Minnesota utility regulators Thursday rejected calls to again overturn their approval of Enbridge’s new $2.6 billion pipeline, considering whether the oil-market downturns tied to the coronavirus affected the project.

The Minnesota Public Utilities Commission (PUC) voted 4-1 against reconsidering its Feb. 2 blessing of the controversial pipeline, a replacement for Enbridge’s deteriorating Line 3 that would transport Canadian oil across northern Minnesota to Superior, Wis.

“There is no question that COVID-19 has presented a number of unique challenges,” said PUC Commissioner Valerie Means. However, “COVID disruptions would not change the [long-term oil] forecast.”

Pipeline opponents are expected to appeal the PUC’s decision to the Minnesota Court of Appeals.

Enbridge still must get other state and federal approvals for the pipeline, which has been winding through the Minnesota regulatory process for five years. The latest permit timeline means the Calgary, Alberta-based company cannot start construction until, at the earliest, the end of 2020.

As COVID-19 hammered the global economy, oil demand — and prices — collapsed. Demand and prices have rallied in the past month but are still well below the level needed for much of the oil industry to make money.

Canada has been particularly hit hard as its oil fields are particularly costly compared to those in the rest of the world. Several Canadian producers have significantly cut back production, reducing demand for space on Enbridge’s pipeline system.

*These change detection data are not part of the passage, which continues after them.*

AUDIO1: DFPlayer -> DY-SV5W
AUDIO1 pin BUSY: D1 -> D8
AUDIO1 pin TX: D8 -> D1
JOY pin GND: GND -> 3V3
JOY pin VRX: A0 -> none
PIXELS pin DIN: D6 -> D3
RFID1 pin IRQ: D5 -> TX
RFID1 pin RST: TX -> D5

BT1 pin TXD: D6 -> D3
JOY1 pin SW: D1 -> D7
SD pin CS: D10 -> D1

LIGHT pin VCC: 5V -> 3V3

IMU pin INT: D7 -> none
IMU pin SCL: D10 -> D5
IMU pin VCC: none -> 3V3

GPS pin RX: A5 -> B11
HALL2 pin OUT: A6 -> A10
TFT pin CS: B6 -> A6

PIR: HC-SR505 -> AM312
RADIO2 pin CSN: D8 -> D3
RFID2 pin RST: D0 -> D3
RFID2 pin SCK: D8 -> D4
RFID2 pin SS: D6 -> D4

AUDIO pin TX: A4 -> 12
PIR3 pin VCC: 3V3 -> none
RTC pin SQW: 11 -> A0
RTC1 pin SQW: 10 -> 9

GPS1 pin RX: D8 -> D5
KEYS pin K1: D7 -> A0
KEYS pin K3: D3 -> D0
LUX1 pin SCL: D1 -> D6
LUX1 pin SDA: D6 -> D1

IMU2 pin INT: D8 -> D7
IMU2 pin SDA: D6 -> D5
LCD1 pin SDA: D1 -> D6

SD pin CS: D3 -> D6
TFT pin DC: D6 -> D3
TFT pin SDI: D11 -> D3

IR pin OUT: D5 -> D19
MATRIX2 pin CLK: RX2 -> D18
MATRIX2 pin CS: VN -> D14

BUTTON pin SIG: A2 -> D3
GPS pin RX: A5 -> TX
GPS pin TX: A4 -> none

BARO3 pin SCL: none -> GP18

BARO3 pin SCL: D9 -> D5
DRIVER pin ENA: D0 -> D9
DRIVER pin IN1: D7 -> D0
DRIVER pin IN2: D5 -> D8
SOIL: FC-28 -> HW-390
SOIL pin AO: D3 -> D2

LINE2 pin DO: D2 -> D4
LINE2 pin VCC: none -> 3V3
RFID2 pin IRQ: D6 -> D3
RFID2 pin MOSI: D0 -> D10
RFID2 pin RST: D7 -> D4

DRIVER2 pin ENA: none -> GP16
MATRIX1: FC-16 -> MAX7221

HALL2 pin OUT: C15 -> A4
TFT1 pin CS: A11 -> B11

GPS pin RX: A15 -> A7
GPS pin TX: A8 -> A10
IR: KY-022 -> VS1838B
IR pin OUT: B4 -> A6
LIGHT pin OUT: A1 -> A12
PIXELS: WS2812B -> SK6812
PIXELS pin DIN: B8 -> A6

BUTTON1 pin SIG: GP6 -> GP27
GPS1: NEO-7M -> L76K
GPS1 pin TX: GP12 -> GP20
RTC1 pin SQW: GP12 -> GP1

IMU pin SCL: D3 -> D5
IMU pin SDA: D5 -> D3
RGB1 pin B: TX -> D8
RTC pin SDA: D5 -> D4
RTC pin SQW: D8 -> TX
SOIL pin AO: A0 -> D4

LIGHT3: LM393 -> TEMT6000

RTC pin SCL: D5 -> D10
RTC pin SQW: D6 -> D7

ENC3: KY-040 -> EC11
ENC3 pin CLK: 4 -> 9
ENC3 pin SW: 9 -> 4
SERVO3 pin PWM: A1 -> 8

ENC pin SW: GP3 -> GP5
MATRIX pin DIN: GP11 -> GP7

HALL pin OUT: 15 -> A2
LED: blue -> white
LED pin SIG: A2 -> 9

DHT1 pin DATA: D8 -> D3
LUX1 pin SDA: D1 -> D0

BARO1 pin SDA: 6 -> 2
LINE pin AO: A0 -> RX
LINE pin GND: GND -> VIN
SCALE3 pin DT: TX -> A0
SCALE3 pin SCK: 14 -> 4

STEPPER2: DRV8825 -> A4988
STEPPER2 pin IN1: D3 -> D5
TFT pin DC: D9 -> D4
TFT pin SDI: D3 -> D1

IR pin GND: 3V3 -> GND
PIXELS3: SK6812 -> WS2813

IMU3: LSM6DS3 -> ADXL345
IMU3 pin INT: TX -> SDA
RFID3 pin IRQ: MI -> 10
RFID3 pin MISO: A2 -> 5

Environmental groups and two Ojibwe bands asked the PUC to reconsider its vote based partly on the oil-market cave-in this spring, arguing it fundamentally altered long-term demand for oil, particularly from Canada.

Joe Sullivan, who started as a PUC commissioner in April after the PUC approved Line 3, called the reconsideration a “very difficult decision.” Still, “I don’t think the new issues raised are material to the original decision.”

Commissioner Matt Schuerger, though, said the PUC should reconsider its February vote and specifically address COVID-19 effects, as well as new evidence on climate change and the electrification of transportation.

“In my view, it is clear that new issues have been raised and there are contested material facts including COVID-19’s impact on the Canadian oil industry,” Schuerger said.

Schuerger, along with four other commissioners, originally voted for Line 3 in June 2018. But that vote was mooted when the Minnesota Court of Appeals shot down the PUC-approved environmental impact statement (EIS) for Line 3.

The appeals court agreed with pipeline opponents that the EIS needed to include more information about the possibility of an oil spill migrating into Lake Superior.

The EIS was revised and the PUC again approved the pipeline in February. But Schuerger changed his vote, saying significant changes had occurred since the PUC’s June 2018 vote, particularly around climate change and Minnesota’s electric vehicle policies.

Enbridge has said the pipeline is a critical safety enhancement, which the PUC has agreed with. The current Line 3 is corroding and therefore running at only half capacity. The new pipeline — which would be one of the largest Minnesota construction projects in recent history — would restore full oil flow.

Enbridge, in a statement, called Thursday’s PUC decision “another important step forward for the Line 3 replacement project. This decision is consistent with the law and based on full and complete review of the evidence.”

Winona LaDuke, head of the indigenous environmental group Honor the Earth, called the PUC “an embarrassment to Minnesota’s regulatory system. … The PUC needs to get in touch with the new reality: the era of oil is over.”

Environmental groups and some Indian bands have said the pipeline — which follows a new route — would open a new region of pristine waters to the prospect of oil spills, as well as abetting increased greenhouse gas emissions.